L’espace à donner aux arbres dont la tige s’éleve fort haut, & dont les branches s’étendent beaucoup, est de trente pieds dans un terrain ordinaire, de quarante si le fond est très-bon, & de vingt s’il est médiocre.

Les arbres fruitiers de vingt à trente pieds ; les platanes, les ormeaux, le grand tilleul, les mûriers, les hêtres, les marronniers d’inde, à trente pieds.

Les espèces de saules de dix à douze pieds ; les ypréaux, les peupliers ordinaires également, &c.

La première attention dans la formation d’une avenue, est de mesurer exactement sa longueur, afin de savoir au juste la quantité d’arbres qu’elle exige. Fixez aux deux extrémités de chaque côté des jalons, & dans le milieu un troisième jalon bien aligné avec les deux premiers ; ce troisième servira à aligner tous les jalons intermédiaires que l’on plantera de distance. Alors faites tracer une ligne sur le sol, & marquez la place de chaque arbre ; de cette première opération dépend la régularité de toutes les suivantes.

Il y a deux manières de planter une avenue, ou en ouvrant un fossé d’un bout à l’autre, & c’est la meilleure, ou en creusant des trous pour chaque arbre ; celle-ci est moins dispendieuse.

La profondeur des trous ou des fossés doit toujours être proportionnée à la force de l’arbre qu’ils doivent recevoir. Trois pieds de profondeur suffisent pour les arbres dont mal-à-propos le pivot a été coupé, & le moins qu’on puisse lui donner de largeur c’est quatre pieds. L’arbre profite mieux dans un trou quarré que dans un trou de forme ovale, parce qu’il y a plus de surface de terre remuée. C’est encore la raison pour laquelle les fossés sont préférables aux trous. Dans l’une & dans l’autre circonstance, on gagnera beaucoup à donner plus de largeur & plus de profondeur. Une parcimonie dans la dépense, à cette époque principale, nuit considérablement. Si par la suite on met en ligne de compte l’achat des arbres, les trous à faire pour remplacer les arbres morts, on verra qu’ils excéderont de beaucoup ceux qu’on a cherché à supprimer. Le mauvais travail coûte toujours trop, & ce qui en résulte est perpétuellement défectueux.
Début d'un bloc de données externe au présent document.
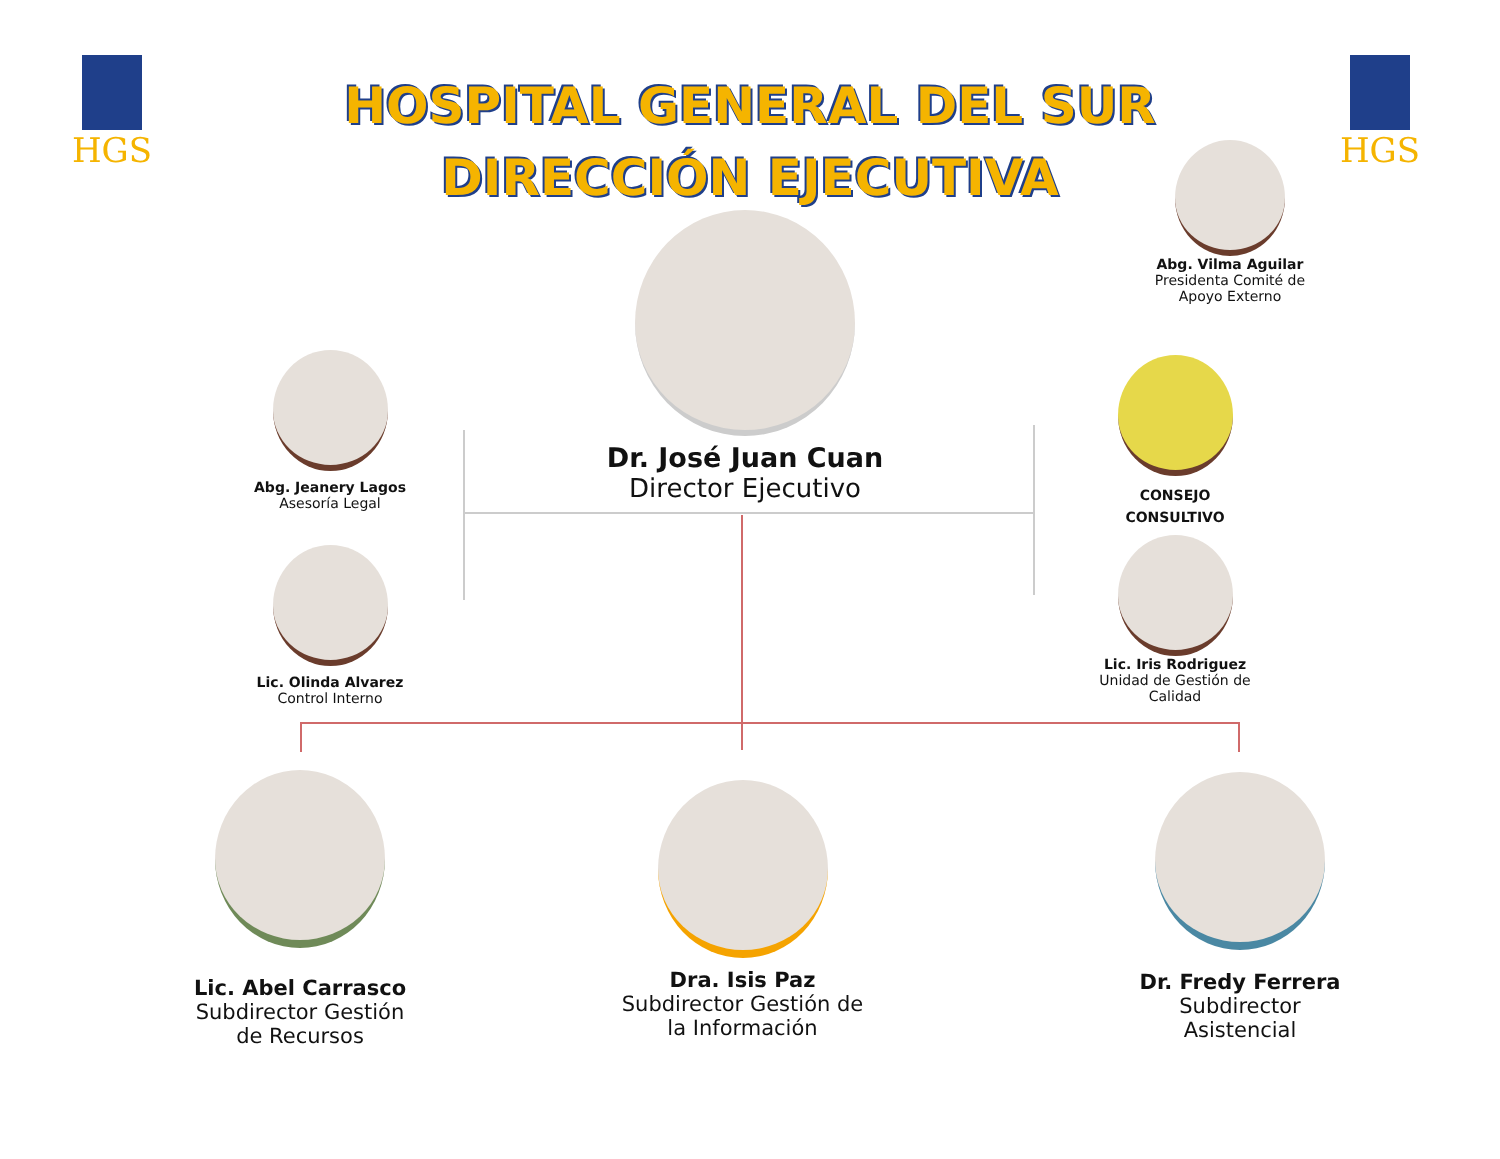HGS HGS
HOSPITAL GENERAL DEL SUR
DIRECCIÓN EJECUTIVA
Dr. José Juan Cuan
Director Ejecutivo
Abg. Vilma Aguilar
Presidenta Comité de Apoyo Externo
Abg. Jeanery Lagos
Asesoría Legal
Lic. Olinda Alvarez
Control Interno
CONSEJO
CONSULTIVO
Lic. Iris Rodriguez
Unidad de Gestión de Calidad
Lic. Abel Carrasco
Subdirector Gestión de Recursos
Dra. Isis Paz
Subdirector Gestión de la Información
Dr. Fredy Ferrera
Subdirector Asistencial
La manière de planter les arbres exige quelques attentions. Remplissez s’il est possible le fond des fossés ou des trous avec du gazon, & à leur défaut avec une terre nourrissante. Ménagez les racines, & ne permettez jamais de retrancher de leur longueur, sous le prétexte absurde de les rafraîchir, suivant la mauvaise coutume des jardiniers. Retranchez uniquement celles qui sont endommagées ; plus la fosse aura d’ouverture, mieux les racines seront disposées. La première terre qui aura été retirée de la fouille, ou telle autre meilleure, s’il est facile de s’en procurer, recouvrira les racines, & on aura grand soin de ne laisser aucun vide entre les racines & la terre. À cet effet, de tems en tems l’ouvrier tenant la tige de l’arbre, le soulevera par petites secousses, & la terre se tassera. Enfin on finira de remplir la fosse ou le trou avec la terre auparavant jetée sur leurs bords.
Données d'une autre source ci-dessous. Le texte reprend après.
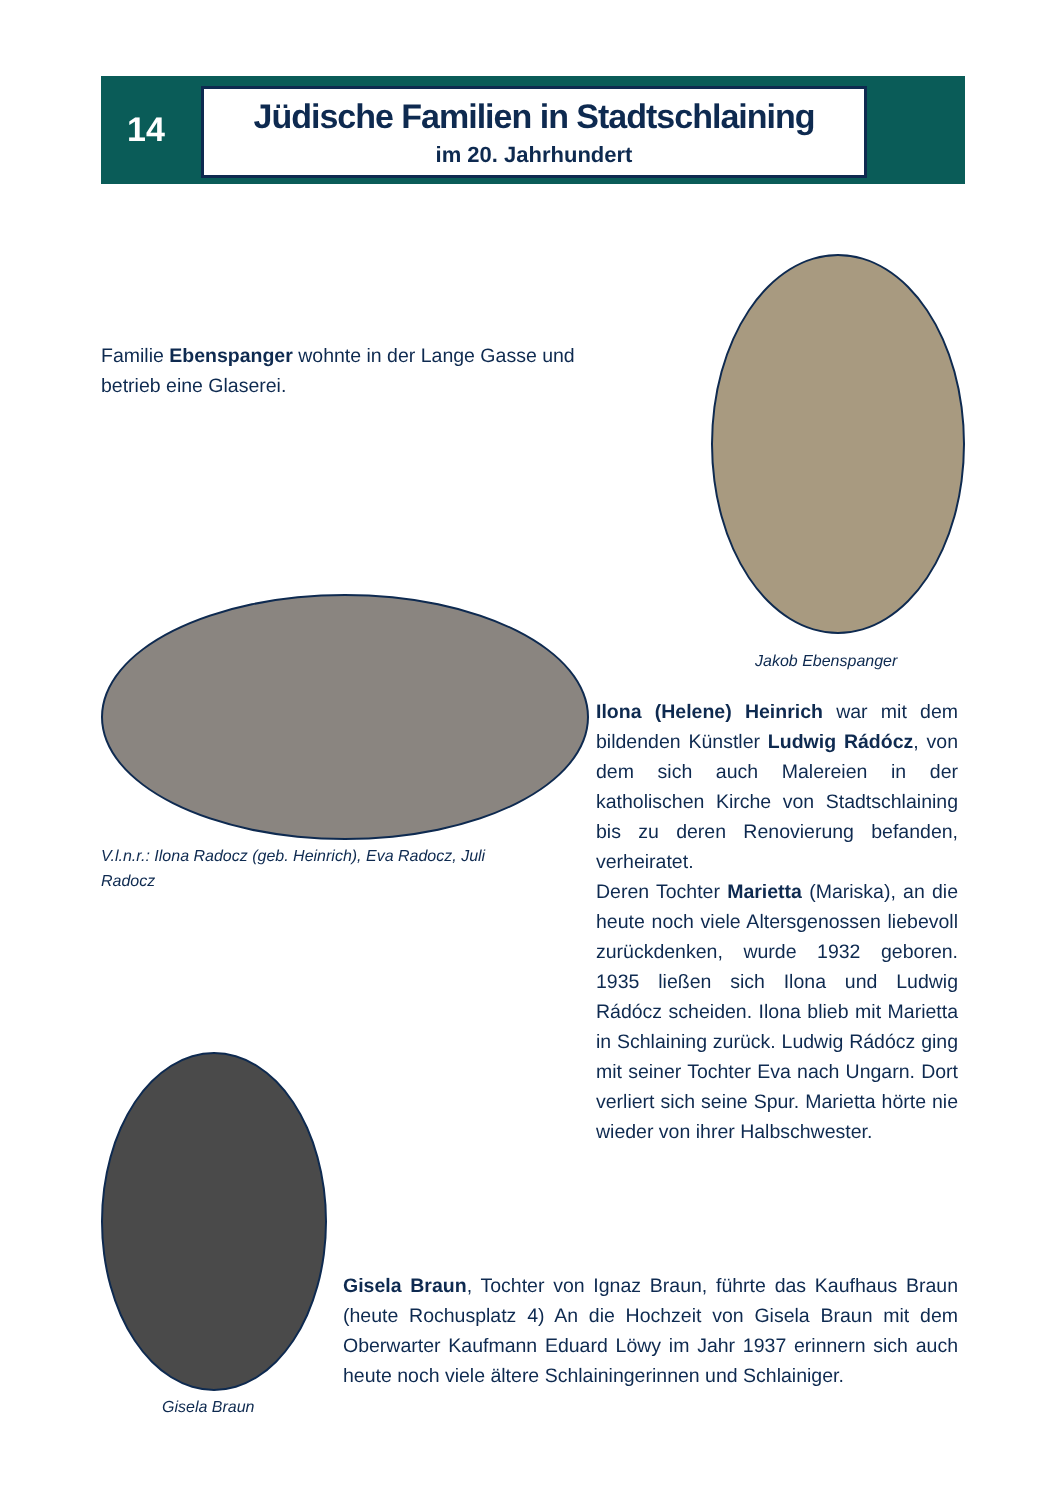14
Jüdische Familien in Stadtschlaining
im 20. Jahrhundert
Familie Ebenspanger wohnte in der Lange Gasse und betrieb eine Glaserei.
Jakob Ebenspanger
V.l.n.r.: Ilona Radocz (geb. Heinrich), Eva Radocz, Juli Radocz
Ilona (Helene) Heinrich war mit dem bildenden Künstler Ludwig Rádócz, von dem sich auch Malereien in der katholischen Kirche von Stadtschlaining bis zu deren Renovierung befanden, verheiratet.
Deren Tochter Marietta (Mariska), an die heute noch viele Altersgenossen liebevoll zurückdenken, wurde 1932 geboren. 1935 ließen sich Ilona und Ludwig Rádócz scheiden. Ilona blieb mit Marietta in Schlaining zurück. Ludwig Rádócz ging mit seiner Tochter Eva nach Ungarn. Dort verliert sich seine Spur. Marietta hörte nie wieder von ihrer Halbschwester.
Gisela Braun
Gisela Braun, Tochter von Ignaz Braun, führte das Kaufhaus Braun (heute Rochusplatz 4) An die Hochzeit von Gisela Braun mit dem Oberwarter Kaufmann Eduard Löwy im Jahr 1937 erinnern sich auch heute noch viele ältere Schlainingerinnen und Schlainiger.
Mais à quelle profondeur faut-il enterrer l’arbre ? S’il l’est trop, il languira jusqu’à ce qu’il se soit formé de nouvelles racines vers la superficie de la terre, & l’arbre trop enterré est privé pendant long-tems de cette espèce de racines qu’on nomme aériennes, parce que leurs principales fonctions sont de pomper l’air atmosphérique. Cependant les arbres d’avenues exigent d’être plantés un peu plus profondément que les autres, toute circonstance égale d’ailleurs, parce que ces arbres s’élevent beaucoup plus que les arbres voisins, & étant isolés, sont plus battus du vent, des orages, & plus dans le cas d’être déracinés.

Il faut encore observer que toute terre remuée s’affaisse au moins d’un pouce par pied, il est donc nécessaire d’amonceler au pied de l’arbre une quantité de terre suffisante pour qu’elle égalise le terrain après l’affaissement. Si le terrain est naturellement sec, il vaut mieux laisser vide le petit bassin formé par le tassement ; il retient une plus grande quantité d’eau pluviale, & conserve la fraîcheur au pied de l’arbre. Règle générale, il faut planter l’arbre un peu plus profondément qu’il l’étoit dans la pépinière, & laisser pour le compte de celui qui a fourni les sujets, ceux dont les racines sont écourtées ou trop mutilées. Au mot Plantation, nous entrerons dans de plus grands détails.